Generally patients are not exposed to the disease in the lab, we don't infect them with it to test the vaccine. Note though it depends, some diseases are very rare it's not worth creating vaccines as for them to be truly effective we need to vaccinate whole populations. Once we vaccinate a huge number of people in a population we break up the train of transmission of the disease and we reduce its ability to spread. So a few people who are not immunised or can not be (some have very weak immune systems and can not be vaccinated or they are allergic to components of the vaccine) are also protected though everyone else being vaccinated - we term that Herd immunity.

okay so you know...I'm so sorry thats so long but I hope its helpful.

[mia h]

Well, the danger that I see here is not in catching something from the vaccine but in the vaccine not working. Say you have a vaccine for a deadly disease that seems to work in lab experiments, but you don't yet know for a fact if it will work on a human. Do you approach an uninfected person and say, "I want to test this on you. It involves vaccinating you and then exposing you to an incurable disease. It might not work, so you'll have to sign a legal disclaimer just in case."  In this crude example, only ONE test subject is being used... I would think that you would want to test a group and not an individual.

Deliberately exposing anyone to a disease is illegal, I can't remember if breaches the Genneva Convention or if it's a UN either way you're not allowed to do it, with one tiny exception.

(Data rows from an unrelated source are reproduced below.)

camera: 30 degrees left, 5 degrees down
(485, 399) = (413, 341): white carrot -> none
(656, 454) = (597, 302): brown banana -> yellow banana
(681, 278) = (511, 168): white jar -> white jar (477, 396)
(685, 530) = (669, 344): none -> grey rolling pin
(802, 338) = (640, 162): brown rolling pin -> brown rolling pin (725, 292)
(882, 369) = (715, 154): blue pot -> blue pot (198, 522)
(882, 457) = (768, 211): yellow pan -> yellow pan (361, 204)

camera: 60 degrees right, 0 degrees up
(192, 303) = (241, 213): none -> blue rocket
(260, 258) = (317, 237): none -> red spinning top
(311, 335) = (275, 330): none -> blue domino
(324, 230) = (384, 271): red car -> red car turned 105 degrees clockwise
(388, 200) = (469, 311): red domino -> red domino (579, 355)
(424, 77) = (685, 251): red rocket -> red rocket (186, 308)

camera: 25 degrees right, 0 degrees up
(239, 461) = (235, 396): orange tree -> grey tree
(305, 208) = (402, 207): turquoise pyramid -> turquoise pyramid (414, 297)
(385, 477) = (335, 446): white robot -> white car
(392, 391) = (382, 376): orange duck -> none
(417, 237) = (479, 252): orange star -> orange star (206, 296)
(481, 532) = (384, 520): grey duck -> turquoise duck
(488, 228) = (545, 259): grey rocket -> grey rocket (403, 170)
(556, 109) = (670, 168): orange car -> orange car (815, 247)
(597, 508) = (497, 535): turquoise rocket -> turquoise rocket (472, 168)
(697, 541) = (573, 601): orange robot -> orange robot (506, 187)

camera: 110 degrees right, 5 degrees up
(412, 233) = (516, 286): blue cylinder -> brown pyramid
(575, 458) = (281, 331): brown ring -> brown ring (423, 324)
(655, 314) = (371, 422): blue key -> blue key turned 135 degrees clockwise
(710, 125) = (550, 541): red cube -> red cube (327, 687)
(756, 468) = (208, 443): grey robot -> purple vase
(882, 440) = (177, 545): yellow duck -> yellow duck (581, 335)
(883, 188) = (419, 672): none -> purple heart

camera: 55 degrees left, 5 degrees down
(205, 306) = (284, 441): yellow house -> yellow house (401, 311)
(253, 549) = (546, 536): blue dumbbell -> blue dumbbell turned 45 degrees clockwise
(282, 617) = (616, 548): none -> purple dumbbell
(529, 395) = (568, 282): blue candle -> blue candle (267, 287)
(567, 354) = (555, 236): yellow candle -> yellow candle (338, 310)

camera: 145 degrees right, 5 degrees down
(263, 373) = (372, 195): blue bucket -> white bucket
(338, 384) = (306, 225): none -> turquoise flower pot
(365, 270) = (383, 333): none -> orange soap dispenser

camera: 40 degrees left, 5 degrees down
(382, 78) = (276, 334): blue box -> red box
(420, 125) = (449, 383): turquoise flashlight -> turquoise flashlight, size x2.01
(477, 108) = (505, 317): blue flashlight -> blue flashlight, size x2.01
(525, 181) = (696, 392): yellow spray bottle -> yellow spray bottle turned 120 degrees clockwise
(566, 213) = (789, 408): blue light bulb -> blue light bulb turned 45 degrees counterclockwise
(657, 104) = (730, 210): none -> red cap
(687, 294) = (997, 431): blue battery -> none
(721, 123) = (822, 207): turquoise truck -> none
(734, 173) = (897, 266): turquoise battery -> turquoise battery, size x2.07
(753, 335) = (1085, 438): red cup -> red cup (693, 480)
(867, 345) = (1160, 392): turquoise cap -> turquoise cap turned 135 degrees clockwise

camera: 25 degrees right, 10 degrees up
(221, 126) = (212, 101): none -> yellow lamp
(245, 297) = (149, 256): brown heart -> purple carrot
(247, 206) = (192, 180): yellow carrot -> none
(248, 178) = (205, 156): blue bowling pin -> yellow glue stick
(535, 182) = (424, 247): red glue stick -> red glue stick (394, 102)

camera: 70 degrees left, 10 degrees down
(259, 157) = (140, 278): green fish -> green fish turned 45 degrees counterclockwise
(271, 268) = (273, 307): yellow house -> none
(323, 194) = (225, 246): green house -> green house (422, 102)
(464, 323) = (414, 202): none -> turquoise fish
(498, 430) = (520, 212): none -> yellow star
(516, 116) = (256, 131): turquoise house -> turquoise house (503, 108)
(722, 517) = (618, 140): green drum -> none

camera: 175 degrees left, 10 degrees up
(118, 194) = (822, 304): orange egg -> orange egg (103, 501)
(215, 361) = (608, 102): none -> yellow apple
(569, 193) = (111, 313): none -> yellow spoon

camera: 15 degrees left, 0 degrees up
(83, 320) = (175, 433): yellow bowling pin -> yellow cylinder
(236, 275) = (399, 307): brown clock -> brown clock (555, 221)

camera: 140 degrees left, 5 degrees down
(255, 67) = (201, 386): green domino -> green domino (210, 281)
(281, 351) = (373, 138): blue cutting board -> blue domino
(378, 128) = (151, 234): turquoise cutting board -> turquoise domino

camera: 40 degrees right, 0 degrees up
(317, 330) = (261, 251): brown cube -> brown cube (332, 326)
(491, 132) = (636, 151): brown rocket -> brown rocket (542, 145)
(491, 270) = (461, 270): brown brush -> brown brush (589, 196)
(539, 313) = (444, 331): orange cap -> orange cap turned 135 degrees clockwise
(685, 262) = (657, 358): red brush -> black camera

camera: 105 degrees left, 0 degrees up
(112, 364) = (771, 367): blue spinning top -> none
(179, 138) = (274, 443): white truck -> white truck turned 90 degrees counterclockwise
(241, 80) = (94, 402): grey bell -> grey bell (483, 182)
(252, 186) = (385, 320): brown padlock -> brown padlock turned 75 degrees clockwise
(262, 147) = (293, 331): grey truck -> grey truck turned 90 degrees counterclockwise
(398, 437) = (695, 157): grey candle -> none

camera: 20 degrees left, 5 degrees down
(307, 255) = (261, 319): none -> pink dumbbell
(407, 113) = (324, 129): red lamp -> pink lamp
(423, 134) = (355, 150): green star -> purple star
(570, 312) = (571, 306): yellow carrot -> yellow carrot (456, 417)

Doctors are allowed to experiment on themselves like the 2005 Nobel prize winner who drank a petri dish full of bacteria to prove them were the cause of stomach ulcers http://en.wikipedia.org/wiki/Barry_Marshall

[TaintedAndDelish]

Deliberately exposing anyone to a disease is illegal, I can't remember if breaches the Genneva Convention or if it's a UN either way you're not allowed to do it, with one tiny exception.

I suppose what I was getting at is whether or not vaccines for deadly diseases actually get tested covertly - say in some small country where it might be easier to cover things up... or given the US government's stellar track record for lawfulness, perhaps on military personnel ( who agree to volunteer for testing ) or prisoners. I think this wild suspicion of mine was a bit of a stretch. Someone shed some light on the testing methodology one or two posts ago. :)

[Kichita]

Thanks you fireisntaghost!  I am in public health and immunize people regularly.  Your description was well written and precise and will greatly help me in explaining the process to others!

[DarklingAlice]

fireisntaghost makes some great points but does get a few things wrong.

1) Law actually requires that (at least in the US) two entirely separate animal models are used before moving on to human trials, just to insure that one wasn't a fluke. Normally this is first mice and then non-human primates, though depending on the disease another model may be more appropriate (e.g. ferrets tend to be the go to model for testing influenza vaccines due to a few special features of the respiratory system).

2) We can and do infect animal models with dangerous forms of disease. My university runs a primate center where tuberculosis treatments are tested in monkey models under BSL-3 conditions. Whether or not you take that step in testing is a matter of balancing benefit, animal welfare, and safety. It generally comes down to the question: 'are their suitable alternatives?'. That question is addressed by a board known as an Institutional Animal Care and Use Committee that any institute that performs animal research is required to have by federal law.